Dataset entries:
#####
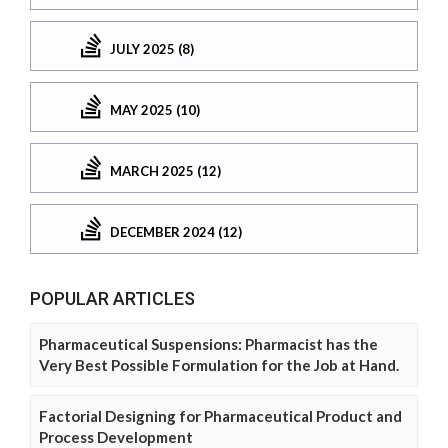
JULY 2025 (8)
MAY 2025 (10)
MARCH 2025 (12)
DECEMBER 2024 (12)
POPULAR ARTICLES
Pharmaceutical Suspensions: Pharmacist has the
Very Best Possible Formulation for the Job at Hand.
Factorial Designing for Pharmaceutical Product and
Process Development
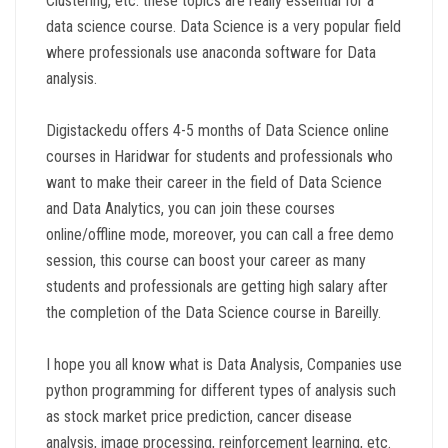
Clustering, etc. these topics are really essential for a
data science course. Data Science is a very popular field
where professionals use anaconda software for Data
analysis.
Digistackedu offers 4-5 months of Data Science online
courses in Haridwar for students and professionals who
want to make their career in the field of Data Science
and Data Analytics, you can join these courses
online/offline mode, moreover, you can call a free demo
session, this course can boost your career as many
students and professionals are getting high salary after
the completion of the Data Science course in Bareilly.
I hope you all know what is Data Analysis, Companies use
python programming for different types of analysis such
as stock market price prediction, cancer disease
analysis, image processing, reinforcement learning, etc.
#####
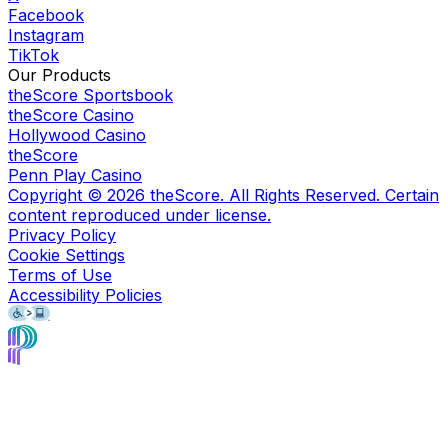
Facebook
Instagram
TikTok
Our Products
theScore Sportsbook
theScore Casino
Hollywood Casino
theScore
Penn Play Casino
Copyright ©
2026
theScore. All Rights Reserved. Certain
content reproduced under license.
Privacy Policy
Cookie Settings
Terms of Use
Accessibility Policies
#####
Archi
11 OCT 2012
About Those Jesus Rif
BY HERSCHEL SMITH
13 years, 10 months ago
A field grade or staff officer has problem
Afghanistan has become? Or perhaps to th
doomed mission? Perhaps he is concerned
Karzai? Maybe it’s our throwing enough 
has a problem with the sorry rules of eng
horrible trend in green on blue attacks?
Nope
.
#####
INSTRUCTIONS FOR THE TASK
Set down again, word for word, the stretch of records from the line with "Privacy Policy" to the line with "Accessibility Policies", both of those lines included.

THE COMPLETED TASK
Privacy Policy
Cookie Settings
Terms of Use
Accessibility Policies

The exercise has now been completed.